Queensland researchers have unlocked new evidence that could help them get to the bottom of our most common phobias and their causes.
Hundreds of thousands of people count snakes and spiders among their fears, and while scientists have previously assumed we possess an evolutionary predisposition to fear the unpopular animals, researchers at UQ's School of Psychology may have proved otherwise.
According to Dr Helena Purkis, the results of the UQ study could provide an unprecedented insight into just why the creepy creatures are so widely feared.
“Previous research shows we react differently to snakes and spiders than to other stimuli, such as flowers or mushrooms, or even other dangerous animals….or cars and guns, which are also much more dangerous,” Dr Purkis said.
“[In the past, this] has been explained by saying that people are predisposed by evolution to fear certain things, such as snakes and spiders, that would have been dangerous to our ancestors.
“[However], people tend to be exposed to a lot of negative information regarding snakes and spiders, and we argue this makes them more likely to be associated with phobia.”
In the study, researchers compared the responses to stimuli of participants with no particular experience with snakes and spiders, to that of snake and spider experts.
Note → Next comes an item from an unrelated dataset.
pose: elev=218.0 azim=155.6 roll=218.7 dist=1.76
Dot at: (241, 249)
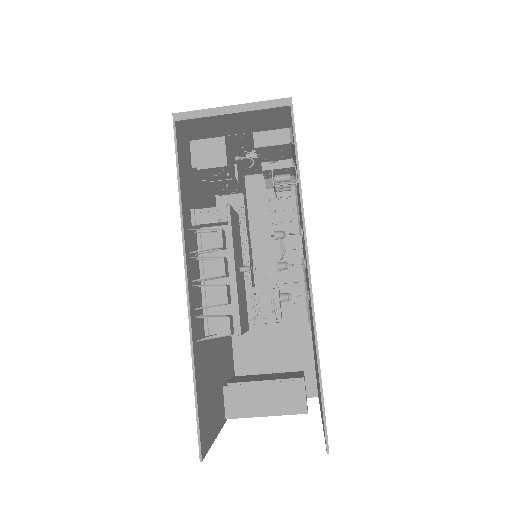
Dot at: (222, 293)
“Previous research has argued that snakes and spiders attract preferential attention (they capture attention very quickly) and that during this early processing a negative (fear) response is generated… as an implicit and indexed subconscious [action],” Dr Purkis said.
“We showed that although everyone preferentially attends to snakes or spiders in the environment as they are potentially dangerous, only inexperienced participants display a negative response.”
The study is the first to establish a clear difference between preferential attention and the accompanying emotional response: that is, that you can preferentially attend to something without a negative emotional response being elicited.
Dr Purkis said the findings could significantly increase understanding about the basic cognitive and emotional processes involved in the acquisition and maintenance of fear.
“If we understand the relationship between preferential attention and emotion it will help us understand how a stimulus goes from being perceived as potentially dangerous, to eliciting an emotional response and to being associated with phobia,” she said.
“[This] could give us some information about the way people need to deal with snakes and spiders in order to minimise negative emotional responses.”
Researchers are now planning a follow-up study, which will test their theory that love and fear, or phobia, involve the same basic attention mechanism.
“We are interested in testing animal stimuli for animal lovers to see whether these stimuli, a dog for a breeder for instance, have access to preferential attention [in the same way as snakes and spiders do for those with phobias of them].
“I am also interested in the difference that we saw in our previous work between preferential attention, and the emotional response that is elicited after this initial processing."
The study calls for volunteers who work with or own dogs, cats, horses, cattle, snakes and spiders and also general members of the public who will form a control group.
“I also need people who are allergic to dogs or cats, people who are apprehensive of snakes and spiders, and people who have no fear of snakes and spiders but don't explicitly work with them,” Dr Purkis said.
“[Additionally, we're looking to get in touch with] people who are willing to have their pets (dogs, cats, horses, cattle, snakes, spiders) photographed for use as experimental stimuli.”